I don't think CR has the whole responsability of being the world's tutorial on how to play DnD... It's a show that uses RPG's to tell their stories. If someone uses them and only them as a guide on how to play the game, it's on the gamer not on CR.
 

overgeeked

B/X Known World
I don't think CR has the whole responsability of being the world's tutorial on how to play DnD... It's a show that uses RPG's to tell their stories. If someone uses them and only them as a guide on how to play the game, it's on the gamer not on CR.

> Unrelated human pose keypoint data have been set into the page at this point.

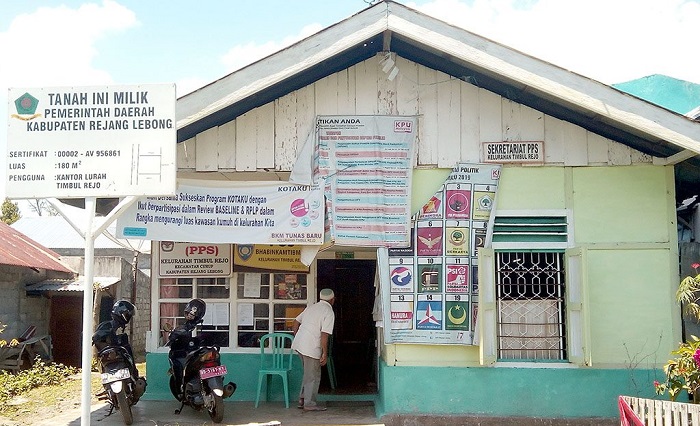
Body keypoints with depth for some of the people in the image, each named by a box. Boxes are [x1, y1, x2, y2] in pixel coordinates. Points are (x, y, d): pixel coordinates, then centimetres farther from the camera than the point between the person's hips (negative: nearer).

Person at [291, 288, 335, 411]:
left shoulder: (311, 307, 14)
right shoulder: (329, 312, -9)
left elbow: (296, 322, 17)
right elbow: (324, 335, -16)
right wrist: (325, 354, -12)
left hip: (299, 343, 8)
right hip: (311, 348, -8)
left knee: (308, 373, 21)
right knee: (313, 376, 4)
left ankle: (302, 399, 23)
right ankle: (310, 403, 10)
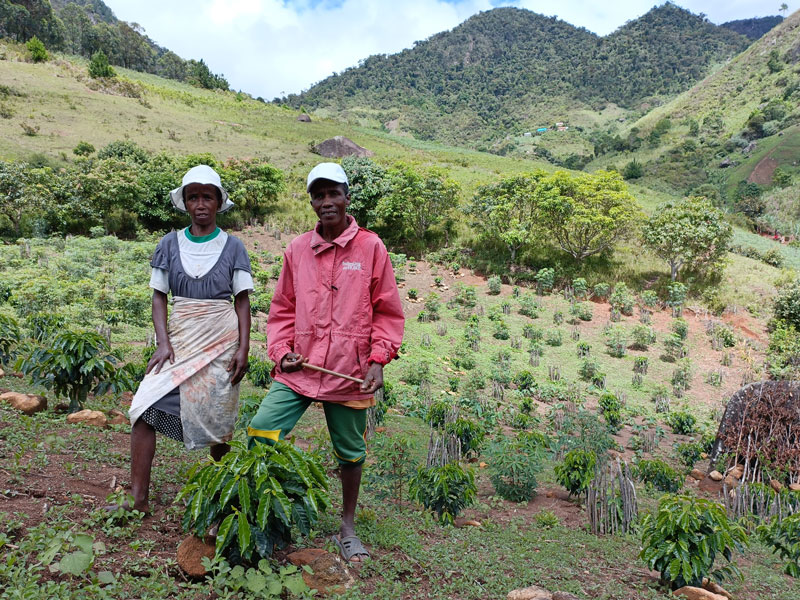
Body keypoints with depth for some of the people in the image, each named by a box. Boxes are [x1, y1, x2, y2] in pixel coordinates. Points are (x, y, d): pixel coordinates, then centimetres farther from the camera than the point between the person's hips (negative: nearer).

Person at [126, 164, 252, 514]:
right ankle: (139, 498, -6)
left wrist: (243, 348, -8)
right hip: (179, 339, 2)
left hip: (221, 342, -1)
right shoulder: (170, 244, 5)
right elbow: (159, 297, 5)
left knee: (218, 420, 4)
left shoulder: (232, 247, 1)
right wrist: (163, 341, -8)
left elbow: (242, 301, 1)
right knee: (145, 408, -13)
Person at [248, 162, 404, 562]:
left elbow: (388, 312, 1)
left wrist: (378, 359, -8)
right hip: (298, 370, 2)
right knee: (259, 433, -7)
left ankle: (347, 527, 35)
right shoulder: (297, 249, 5)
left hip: (350, 375, -1)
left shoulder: (370, 247, -3)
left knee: (350, 452, 12)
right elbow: (282, 308, 13)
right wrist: (281, 350, 0)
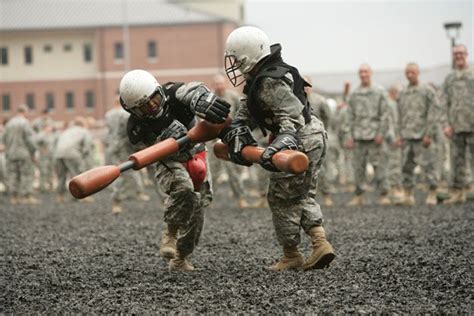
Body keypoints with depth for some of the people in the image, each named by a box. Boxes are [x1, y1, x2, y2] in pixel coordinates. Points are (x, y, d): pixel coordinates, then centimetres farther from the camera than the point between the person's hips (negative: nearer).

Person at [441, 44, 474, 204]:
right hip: (456, 126, 4)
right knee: (457, 160, 6)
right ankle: (458, 192, 10)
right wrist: (446, 124, 0)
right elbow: (444, 104, 11)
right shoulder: (449, 78, 15)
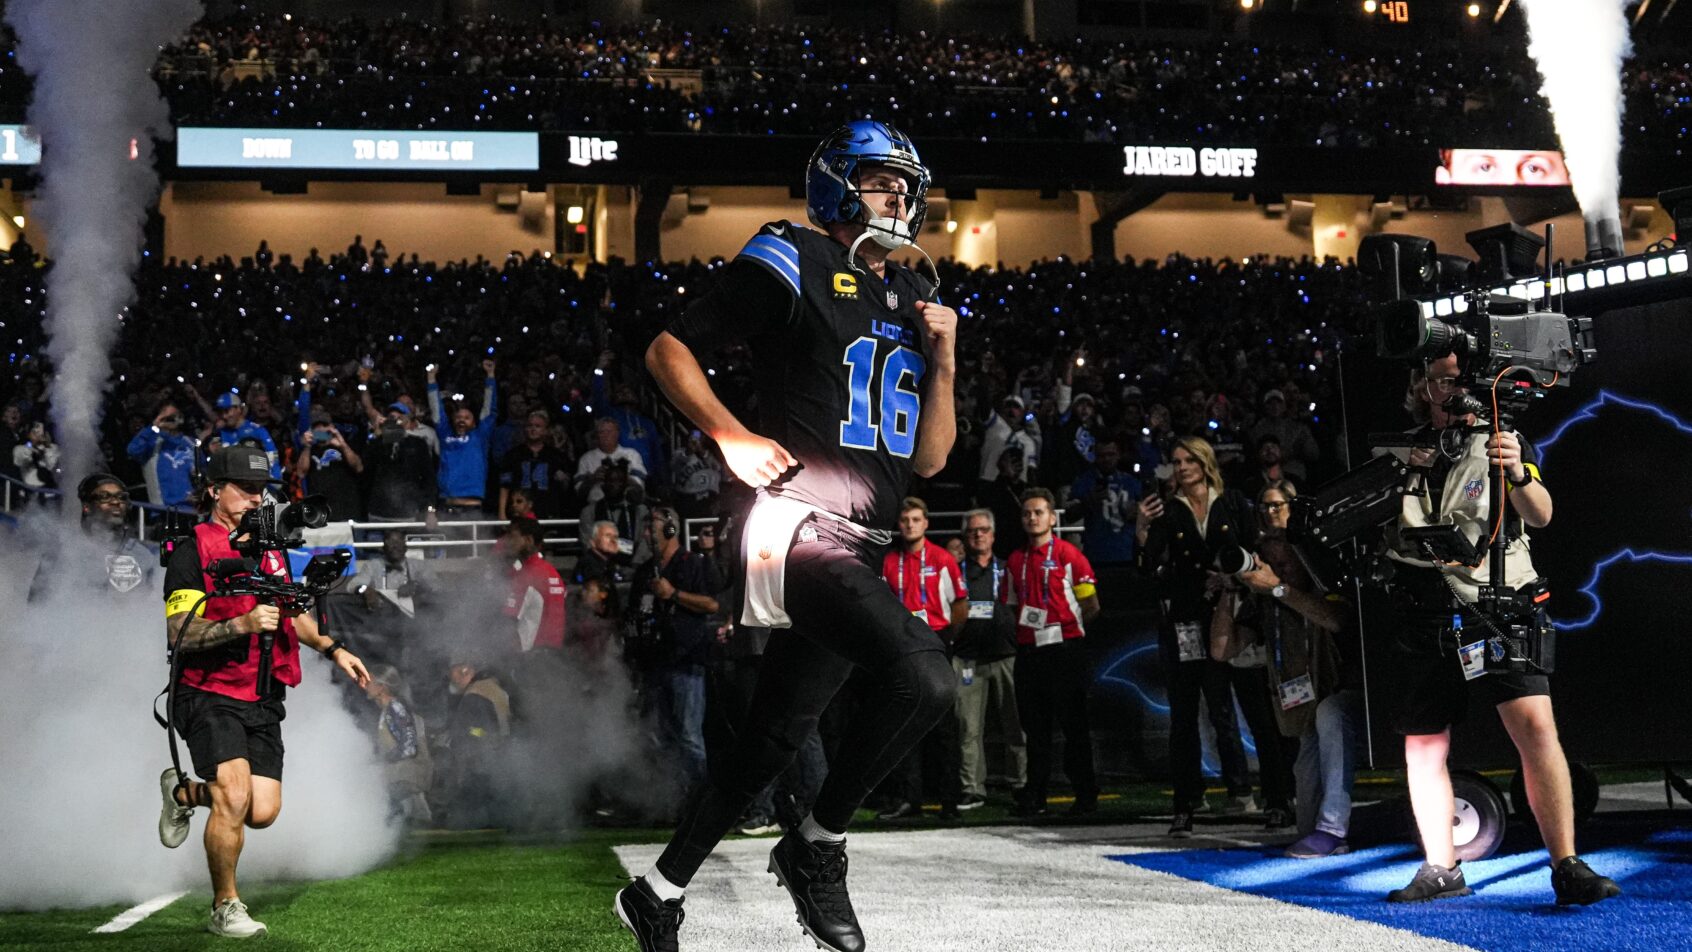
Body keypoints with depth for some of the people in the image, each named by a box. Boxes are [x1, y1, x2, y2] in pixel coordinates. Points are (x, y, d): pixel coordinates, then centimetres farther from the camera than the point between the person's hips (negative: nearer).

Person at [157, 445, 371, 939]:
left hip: (263, 701, 6)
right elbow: (179, 635, -14)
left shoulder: (270, 547, 15)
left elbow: (293, 614, 28)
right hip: (210, 696, -6)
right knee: (234, 798, -20)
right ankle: (225, 907, 0)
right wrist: (241, 625, -26)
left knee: (263, 813, -2)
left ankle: (183, 792, 28)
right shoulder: (192, 551, -7)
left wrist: (333, 649, 14)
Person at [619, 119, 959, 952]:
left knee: (772, 739, 12)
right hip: (798, 527, -8)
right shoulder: (793, 265, -3)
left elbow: (930, 459, 16)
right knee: (924, 679, -25)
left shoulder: (912, 301, 18)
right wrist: (731, 437, -14)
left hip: (855, 554, 8)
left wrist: (942, 365, 3)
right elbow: (669, 350, -2)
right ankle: (816, 846, -6)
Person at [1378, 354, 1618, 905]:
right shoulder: (1401, 449, 12)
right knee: (1423, 748, 5)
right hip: (1424, 619, 3)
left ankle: (1567, 869, -19)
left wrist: (1516, 473, -31)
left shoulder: (1501, 440, 5)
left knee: (1536, 725, -19)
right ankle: (1441, 870, 19)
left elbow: (1540, 516, -9)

I actually agree. They shouldn't have that responsibility. But they do. They didn't ask for it, but they have it. Critical Role is the public face of D&D. They are the first contact point for a whole lot of the new players to the game over the last six years. And is so influential that there's even a phenomenon named after the CR DM and other DMs trying to emulate his style. As long-time gamers we all hope that CR isn't the one and only source someone has for D&D or RPGs (not that they're bad, just that D&D and the hobby are so much more than just CR), but we don't really have any say in that.

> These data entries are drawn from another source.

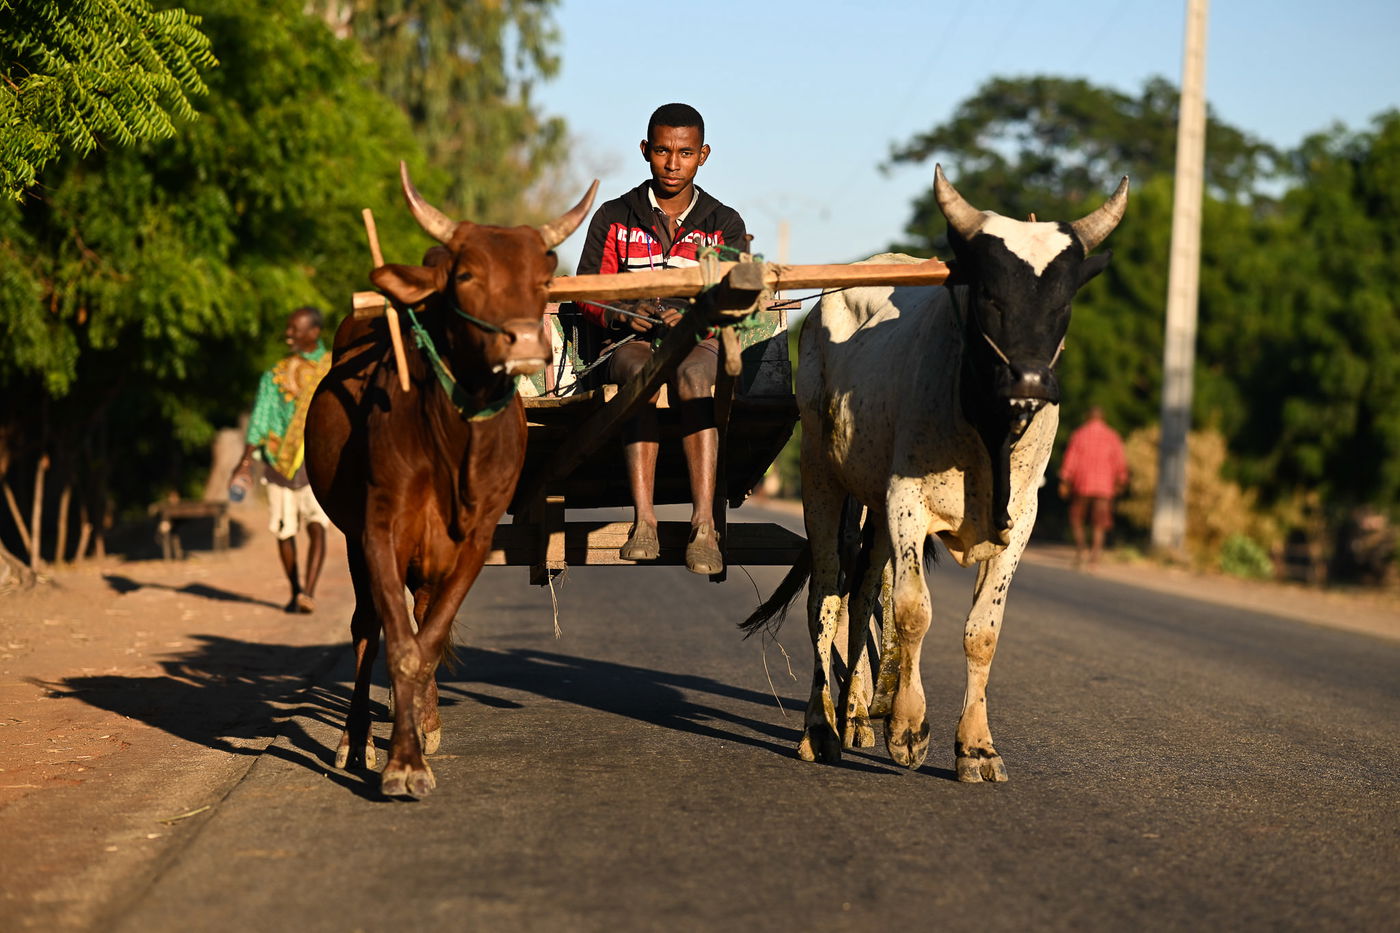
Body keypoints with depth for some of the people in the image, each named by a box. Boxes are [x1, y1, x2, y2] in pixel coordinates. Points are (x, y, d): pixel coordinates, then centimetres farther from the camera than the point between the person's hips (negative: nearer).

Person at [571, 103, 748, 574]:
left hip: (701, 343, 0)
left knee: (692, 375, -37)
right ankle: (643, 522, -49)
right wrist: (621, 316, -13)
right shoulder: (614, 218, 14)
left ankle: (704, 525, -48)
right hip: (631, 342, 0)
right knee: (642, 373, -37)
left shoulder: (725, 224, 15)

For example, the official D&D YouTube channel has a video on How to Play D&D...it has 60,780 views. That's a lot. Episode 1 of EXU has 2.1 million views. CR has more impact, more reach, and gets more views than the official D&D channel. A lot of people are learning about D&D from CR...and learning how to play D&D from CR. A thread here about DM practices? In its life it might get a few thousand views...all from dedicated gamers who already know about this place.